Union Minister of Communications, Information and Technology of the National Unity Government of Myanmar
- Incumbent
- Assumed office 22 February 2021

Personal details
- Born: Nyaungdon, Ayeyarwady Region, Myanmar
- Party: National League for Democracy
- Alma mater: University of Maryland
- Occupation: Politician, social activist and computer scientist

= Htin Linn Aung =

Burmese politician

U Htin Linn Aung (ထင်လင်းအောင်; also spelt Htin Lin Aung) is a Burmese politician, social activist, former prisoner of conscience, and computer scientist who currently serves as the Union Minister of Communications, Information and Technology of the National Unity Government of Myanmar.

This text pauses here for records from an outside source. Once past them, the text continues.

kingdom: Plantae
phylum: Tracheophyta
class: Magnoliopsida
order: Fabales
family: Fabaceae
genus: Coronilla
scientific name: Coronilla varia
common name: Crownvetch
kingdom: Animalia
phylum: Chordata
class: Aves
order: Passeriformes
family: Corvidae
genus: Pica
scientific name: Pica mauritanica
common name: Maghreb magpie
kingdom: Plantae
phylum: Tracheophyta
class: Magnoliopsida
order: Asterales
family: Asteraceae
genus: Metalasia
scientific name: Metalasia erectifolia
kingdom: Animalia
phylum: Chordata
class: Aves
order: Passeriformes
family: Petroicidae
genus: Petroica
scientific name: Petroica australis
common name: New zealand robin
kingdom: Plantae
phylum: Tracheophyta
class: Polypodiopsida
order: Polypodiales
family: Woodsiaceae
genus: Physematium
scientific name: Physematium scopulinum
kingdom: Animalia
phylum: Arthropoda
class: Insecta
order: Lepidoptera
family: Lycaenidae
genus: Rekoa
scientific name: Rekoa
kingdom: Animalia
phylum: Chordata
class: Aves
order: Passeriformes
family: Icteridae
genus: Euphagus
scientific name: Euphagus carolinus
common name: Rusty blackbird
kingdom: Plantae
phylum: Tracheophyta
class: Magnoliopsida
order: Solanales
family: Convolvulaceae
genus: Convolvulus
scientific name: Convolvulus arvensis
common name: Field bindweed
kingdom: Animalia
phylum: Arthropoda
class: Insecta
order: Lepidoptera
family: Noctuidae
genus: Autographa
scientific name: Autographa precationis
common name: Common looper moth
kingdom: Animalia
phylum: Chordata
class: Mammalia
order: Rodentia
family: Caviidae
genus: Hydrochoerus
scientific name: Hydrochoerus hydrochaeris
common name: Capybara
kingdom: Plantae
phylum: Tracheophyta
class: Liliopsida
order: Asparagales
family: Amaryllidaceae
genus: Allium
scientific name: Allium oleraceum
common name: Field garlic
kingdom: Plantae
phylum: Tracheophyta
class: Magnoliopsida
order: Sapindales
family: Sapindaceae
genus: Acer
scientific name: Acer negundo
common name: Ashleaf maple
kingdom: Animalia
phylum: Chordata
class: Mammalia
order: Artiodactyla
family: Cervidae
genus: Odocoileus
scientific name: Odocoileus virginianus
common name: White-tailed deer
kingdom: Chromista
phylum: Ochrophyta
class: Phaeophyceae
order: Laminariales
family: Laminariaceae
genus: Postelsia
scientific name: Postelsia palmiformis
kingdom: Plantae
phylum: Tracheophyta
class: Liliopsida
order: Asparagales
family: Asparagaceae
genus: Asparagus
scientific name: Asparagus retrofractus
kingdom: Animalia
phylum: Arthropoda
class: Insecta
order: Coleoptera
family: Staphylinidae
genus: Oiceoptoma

==Early life and education==
Htin Linn Aung was born in Nyaungdon, Maubin District, Ayeyarwady Region and was an alumnus of Rangoon Institute of Technology. He completed his bachelor's degree in Science in Computer Network and Security from the University of Maryland.

==Political career==
He joined the student movements in 1996 and 1998 during his university years at the Rangoon Institute of Technology (RIT). In 2000, he was sentenced to prison for seven years for his involvement in the student movement at Pyay Technological University.

He moved to Maryland in 2008 after taking part in the Saffron Revolution.

On 22 February 2021, when CRPH's international relations office was opened in Maryland, Htin Linn Aung was appointed as its special representative.